To be honest, I’m almost embarrassed to write this post, as I’ve heard many horror stories of battles between pastors and deacons. That’s not been my experience, though. Here are some of the reasons these men have been my best friends:
- They’ve seen their role as servants walking with their pastor. They haven’t been a board of directors; they’ve been partners in ministry. We’ve never been opponents.
- They’ve prayed with me and for me. I can’t tell you how many times a deacon has put his hand on my shoulder and prayed for me as his pastor. These prayers have been life-saving at times.
- They’ve stood by me when I’ve made mistakes. Big ones, even. I’ve made a lot of mistakes in 40 years of ministry, but my deacon friends have always forgiven and loved me.
- They’ve been unafraid to confront me lovingly when needed.
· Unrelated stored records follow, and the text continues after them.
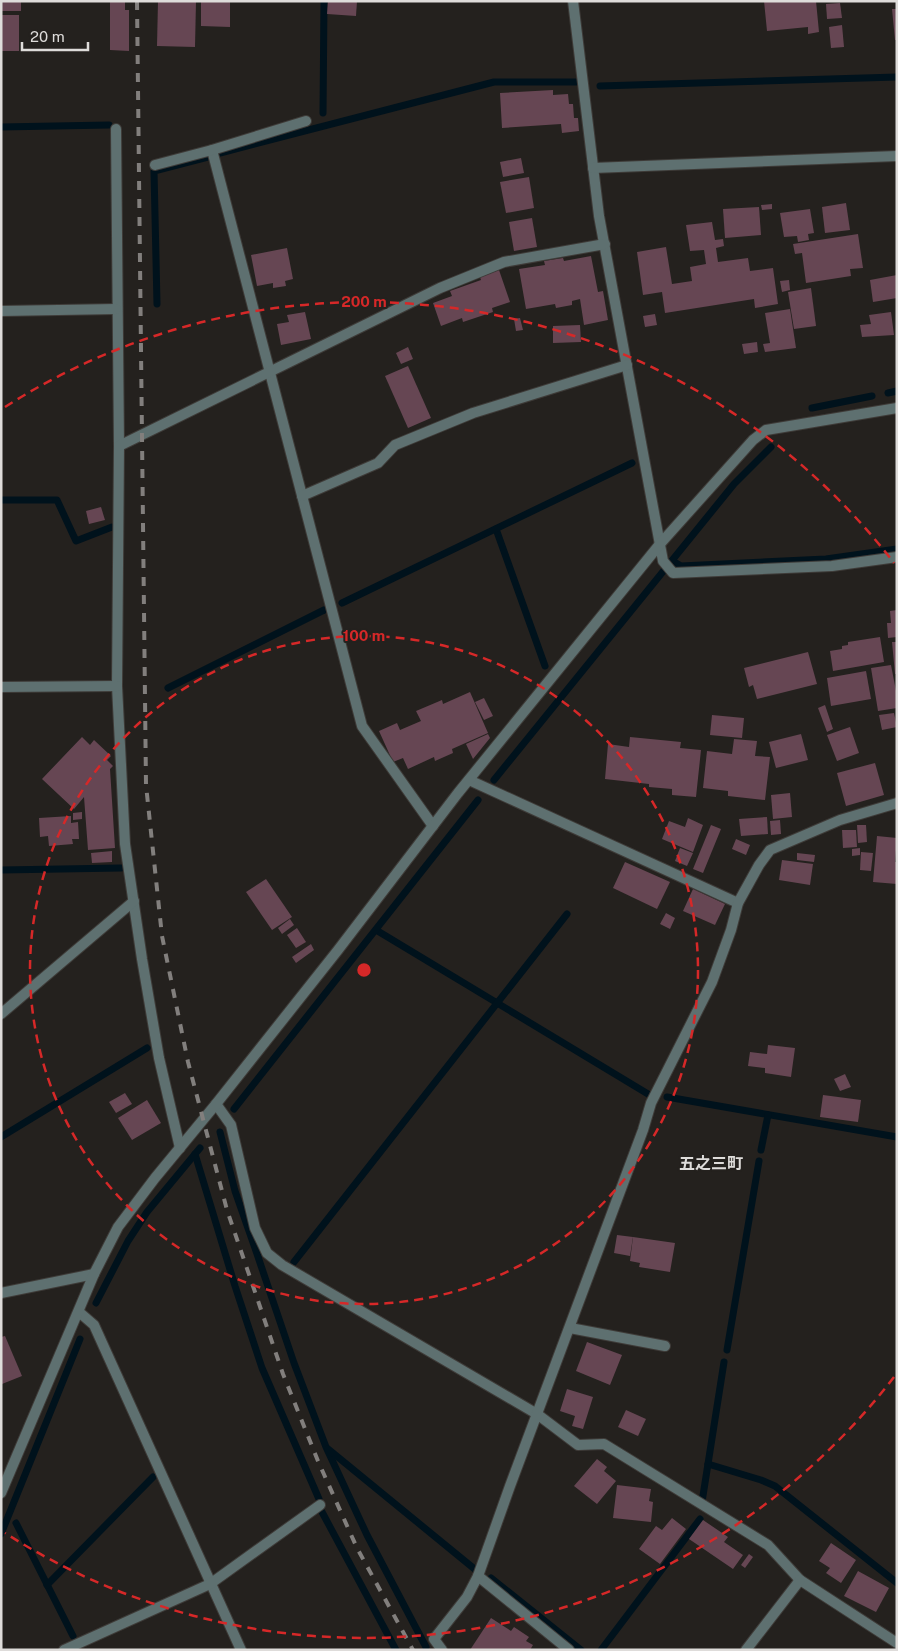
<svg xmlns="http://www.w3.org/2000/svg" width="898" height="1651" viewBox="0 0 898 1651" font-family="'Public Sans','Noto Sans JP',sans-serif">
<rect width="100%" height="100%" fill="#24211e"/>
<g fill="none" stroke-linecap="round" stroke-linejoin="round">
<!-- stream -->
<g stroke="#00121c" stroke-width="7">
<path d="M600 86 897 77"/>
<path d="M323 113 324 1"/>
<path d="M1 127 109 125"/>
<path d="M220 153 494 82H576"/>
<path d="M157 304 154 171 208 157"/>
<path d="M888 393 897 391"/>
<path d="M812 408 872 396"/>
<path d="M1 500H57L76 541 112 527"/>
<path d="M496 529 545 666"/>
<path d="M676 563 681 566 826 559 897 549"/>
<path d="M342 603 632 463"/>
<path d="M168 688 324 610"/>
<path d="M494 780 734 484 771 447"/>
<path d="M1 870 121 868"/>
<path d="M376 930 653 1097"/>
<path d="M667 1097 897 1137"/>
<path d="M234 1109 478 800"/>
<path d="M220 1132 235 1191 255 1248 294 1363 326 1447 367 1535 426 1647"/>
<path d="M1 1137 147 1048"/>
<path d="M761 1150 768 1115"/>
<path d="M195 1154 235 1286 262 1368 319 1499"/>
<path d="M294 1262 567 914"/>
<path d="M96 1303 128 1241 147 1212 200 1148"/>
<path d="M727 1350 759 1161"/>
<path d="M328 1449 477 1571"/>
<path d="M708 1464 761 1480 775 1486 897 1583"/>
<path d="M702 1502 724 1362"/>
<path d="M322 1512 396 1650"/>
<path d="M16 1523 73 1636"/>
<path d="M1 1534 80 1339"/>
<path d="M491 1578 581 1650"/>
<path d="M47 1585 153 1477"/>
<path d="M601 1650 700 1519"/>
</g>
</g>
<!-- building -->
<g fill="#664653">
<rect x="1" y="1" width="20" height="10"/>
<path d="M110 1H125V10H129V51L110 50Z"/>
<path d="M158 1H196L195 47 157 46Z"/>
<path d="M201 1H230V27L201 26Z"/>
<path d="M328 1H357L356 16 327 14Z"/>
<path d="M764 1H816L819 32 808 34V27L767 31Z"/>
<path d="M840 3 842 18 827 19 826 4Z"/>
<path d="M892 9H897V40H895Z"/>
<rect x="1" y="15" width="18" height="36"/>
<path d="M842 25 844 47 831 48 829 27Z"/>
<path d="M553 90V95L568 94 569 104H573L574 118H578L579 131 562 133 561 124 502 128 500 93Z"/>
<path d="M521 158 524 173 503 177 500 162Z"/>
<path d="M529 177 534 208 506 213 500 182Z"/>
<path d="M846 203 850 230 825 233 822 207Z"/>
<path d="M772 204V209L762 210 761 205Z"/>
<path d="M759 207 761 235 725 238 723 209Z"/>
<path d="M810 209 814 233 808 234 809 240 798 242 797 236 784 237 780 213Z"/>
<path d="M532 218 537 247 514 251 509 222Z"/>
<path d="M712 222 715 240 723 239 724 246 716 248 718 262 748 258 750 271 773 268 778 304 755 308 754 299 665 313 662 292 643 295 637 252 666 247 672 284 692 281 690 267 706 264 704 250 690 251 686 225Z"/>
<path d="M858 234 863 268 850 269 851 276 806 283 802 253 795 254 793 244Z"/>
<path d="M287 248 293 279 285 281 286 286 273 288V283L257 286 251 255Z"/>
<path d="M591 256 598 292 603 291 608 320 584 325 580 299 572 301V305L556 308 555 304 526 309 519 269 545 265 544 261 563 258 564 261Z"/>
<path d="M499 270 510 302 492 308 493 312 463 322 462 318 441 326 433 303 452 296 450 291 481 280 480 277Z"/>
<path d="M897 275V298L873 302 870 280Z"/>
<path d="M789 280 790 290 782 292 780 281Z"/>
<path d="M811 288 816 326 794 329 788 292Z"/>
<path d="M790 309 796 348 765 352 763 344 770 343 765 313Z"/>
<path d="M305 312 311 339 281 345 277 324 289 322 287 315Z"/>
<path d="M891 312 894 335 862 337 860 325 871 324 869 315Z"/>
<path d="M655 314 657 325 645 327 643 316Z"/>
<path d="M520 318 523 330 516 331 514 319Z"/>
<path d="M580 325 581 342 553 343V326Z"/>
<path d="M757 342 758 352 744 354 742 344Z"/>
<path d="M408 347 413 359 401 364 396 353Z"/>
<path d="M408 366 431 418 408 428 385 376Z"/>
<path d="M101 507 105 520 89 524 86 511Z"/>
<path d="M897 610V637L888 638 887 623H891L890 611Z"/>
<path d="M880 637 884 662 833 671 830 651 842 649V646L848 645V642Z"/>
<path d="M892 642H897V674H895Z"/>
<path d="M808 652 817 684 757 699 753 685 749 687 744 668Z"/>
<path d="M891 665 897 696V708L878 711 871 668Z"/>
<path d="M866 671 871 699 831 706 827 678Z"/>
<path d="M470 692 488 733 452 749 453 753 435 761 434 757 408 769 403 758 393 762 379 731 397 723 400 730 421 721 416 711 442 700 443 704Z"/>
<path d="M484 698 493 716 484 720 475 702Z"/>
<path d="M825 705 833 729 827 732 818 708Z"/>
<path d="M894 713 897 727 882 730 879 715Z"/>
<path d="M712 715 744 718 742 738 710 735Z"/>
<path d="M850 727 859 753 837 761 827 735Z"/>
<path d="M488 734 490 738 473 759 466 744Z"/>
<path d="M801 734 808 760 776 768 769 742Z"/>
<path d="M82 737 90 745 94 740 111 756 107 760 113 766 110 769 115 848 88 850 84 797 74 809 42 779Z"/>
<path d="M630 737 681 742 680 748 701 750 696 797 672 795V789L649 787V784L605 779 608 744 629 747Z"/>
<path d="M734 739 757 741 755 756 770 757 765 800 728 796V791L703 788 707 751 732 754Z"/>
<path d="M875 763 884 795 846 806 837 773Z"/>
<path d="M790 793 792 817 773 819 771 795Z"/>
<path d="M82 812V819L73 820V813Z"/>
<path d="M71 816V823L78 822 79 839H72L73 844 49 846 48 836 40 837 39 818Z"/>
<path d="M767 817 768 834 741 836 739 819Z"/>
<path d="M688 818 703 825 693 852 662 839 669 821 685 827Z"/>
<path d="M780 820 781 834 771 835 770 821Z"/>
<path d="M711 825 721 829 703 873 693 869Z"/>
<path d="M857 825H866L867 842 858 843Z"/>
<path d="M842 830H856L857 847 843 848Z"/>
<path d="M877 836 897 838 895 862H897V884L873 882Z"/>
<path d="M736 839 750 845 746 855 732 849Z"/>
<path d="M680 848 693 853 687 866 675 861Z"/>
<path d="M860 848V855L852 856V849Z"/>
<path d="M112 851V862L92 863 91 853Z"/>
<path d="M861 852 873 853 871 871 860 870Z"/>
<path d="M797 853 815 855 814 862 797 860Z"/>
<path d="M782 860 813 864 810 885 779 880Z"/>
<path d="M625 862 670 882 657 909 613 888Z"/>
<path d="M266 879 292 917 272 930 246 892Z"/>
<path d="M693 889 725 904 715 925 683 911Z"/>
<path d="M666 913 675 918 670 929 660 924Z"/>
<path d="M290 919 294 925 282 934 278 928Z"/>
<path d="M297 928 306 942 296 948 287 935Z"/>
<path d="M311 944 314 950 296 963 292 957Z"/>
<path d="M768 1045 795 1048 791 1077 765 1073V1068L748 1066 750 1052 767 1054Z"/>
<path d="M845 1074 851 1087 840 1091 834 1079Z"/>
<path d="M125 1093 132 1104 116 1113 109 1102Z"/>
<path d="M823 1095 861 1100 858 1122 820 1117Z"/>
<path d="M147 1100 161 1123 132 1140 118 1118Z"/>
<path d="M617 1235 633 1237 630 1256 614 1253Z"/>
<path d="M633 1237 675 1243 670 1272 639 1267 640 1263 630 1261Z"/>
<path d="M5 1336 22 1376 2 1384 1 1337Z"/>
<path d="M587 1342 622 1355 610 1385 576 1371Z"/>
<path d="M567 1389 593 1397 583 1429 572 1426 575 1416 560 1411Z"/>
<path d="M626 1410 646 1419 638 1436 618 1427Z"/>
<path d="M597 1459 607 1467 604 1471 616 1481 597 1504 574 1486Z"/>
<path d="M617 1485 651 1489 649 1501 653 1502 651 1522 613 1518Z"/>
<path d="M672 1518 686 1529 660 1564 639 1549 656 1526 662 1530Z"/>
<path d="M703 1520 728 1537 724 1542 743 1555 733 1569 689 1539Z"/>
<path d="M831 1543 856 1560 841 1583 826 1573 830 1568 819 1561Z"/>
<path d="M749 1554 753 1557 745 1568 741 1565Z"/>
<path d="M858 1571 889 1588 876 1612 844 1596Z"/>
<path d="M491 1618 511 1631 514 1627 529 1637 526 1641 533 1645 530 1650H470Z"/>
</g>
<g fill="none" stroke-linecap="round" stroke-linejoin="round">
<!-- minor casing -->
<g stroke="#3e3b38" stroke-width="12">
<g id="minor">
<path d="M573 1 599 216 663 561 673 573 832 566 897 557"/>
<path d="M116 129 119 446 117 686 125 844 142 959 159 1058 180 1148"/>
<path d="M212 150 362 726 433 826"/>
<path d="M155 165 212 150 306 121"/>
<path d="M593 168 897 156"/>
<path d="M1 311 116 309"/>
<path d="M119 446 440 288 504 262 605 244"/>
<path d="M302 496 378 463 395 445 473 413 627 365"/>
<path d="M1 687 117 686"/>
<path d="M469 780 738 903"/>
<path d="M1 1014 134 901"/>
<path d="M216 1104 231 1125 255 1228 267 1253 282 1265 537 1414 578 1445 604 1444 768 1545 800 1580 897 1643"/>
<path d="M1 1293 94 1274"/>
<path d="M79 1312 94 1325 241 1650"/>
<path d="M570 1328 665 1346"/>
<path d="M1 1493 94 1274 118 1227 155 1178 216 1104 338 950 458 793 660 544 753 440 766 430 897 408"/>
<path d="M478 1576 569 1650"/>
<path d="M64 1650 210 1584 320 1505"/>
<path d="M442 1650 434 1639 467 1597 478 1576 510 1486 643 1130 651 1103 712 982 731 930 738 903 759 865 770 850 840 820 897 803"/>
<path d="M746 1650 800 1580"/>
</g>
</g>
<!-- minor -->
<use href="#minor" stroke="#5e7070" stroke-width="10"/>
<!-- rail -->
<path stroke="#827f7d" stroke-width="4" stroke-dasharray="9 9" stroke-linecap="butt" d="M137 1 146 785 162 936 188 1062 227 1210 283 1374 318 1461 357 1548 413 1650"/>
</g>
<!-- distance rings -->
<g fill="none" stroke="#d62828" stroke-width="2.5" stroke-dasharray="9 6">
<circle cx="364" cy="970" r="334"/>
<path d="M894 1377A668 668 0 0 1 5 1533M5 407A668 668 0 0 1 894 563"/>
</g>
<g text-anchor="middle" stroke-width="4" stroke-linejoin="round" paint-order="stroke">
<!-- quarter labels -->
<g font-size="16" font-weight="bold" fill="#dedcda" stroke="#24211e">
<text x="711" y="1169">五之三町</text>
</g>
</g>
<circle cx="364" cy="970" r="8" fill="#d62828" stroke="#24211e" stroke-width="2.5"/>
<g font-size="15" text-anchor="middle" font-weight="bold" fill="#d62828" stroke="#24211e" stroke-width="4" stroke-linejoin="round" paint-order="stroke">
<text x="364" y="307">200 m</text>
<text x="364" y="641">100 m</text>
</g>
<!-- border -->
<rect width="898" height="1651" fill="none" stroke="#dedcda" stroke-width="5"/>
<!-- scale -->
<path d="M22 42v8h66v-8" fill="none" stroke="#dedcda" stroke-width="2.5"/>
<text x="30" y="42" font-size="15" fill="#dedcda" stroke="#24211e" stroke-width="4" paint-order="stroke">20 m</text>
</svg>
When I first entered ministry, they treated me as a son they loved and wanted to help. Now, they respect my willingness as a pastor and seminary professor to hear their critiques.
- They’ve let me be me. I’ve vacationed with deacons and their families. Spent time in their homes when I was a single pastor. Played softball with them. Golfed with them (well, at least once each time, since I’m terrible at this game. . . ). I’ve never felt I needed to play any role around them.
- They’ve always been there when I’ve grieved. More than once, ministry pain has resulted in my tears. Almost every time, though, a deacon friend has picked me up and encouraged me to press on.
- They’ve taught me about Christian living. In particular, they’ve modeled godly marriages for me – an important need for a pastor raised in a non-Christian home who didn’t marry until later in life. I’ve needed their examples.
- They and their families warmly welcomed Pam into our church when we married. I had already pastored for ten years prior to getting married, so both the church and I had settled into routines that marriage would change — but no one complained. I’m sure Pam would affirm all that I’ve written in this post.
- They pushed me to continue my education — and challenged the church to support me in this task. In both churches I pastored, the deacons encouraged me to study, led the church to provide funds, and regularly checked to see how I was doing.
When I consider these reasons, I realize that the deacons I’ve served with over the years have been instrumental in my serving where I serve today. I pray that all my young students will have similar friendships with deacons.
And, if you’re a deacon, I challenge you to consider your influence on young pastors. Help them start well, walk well, and end well.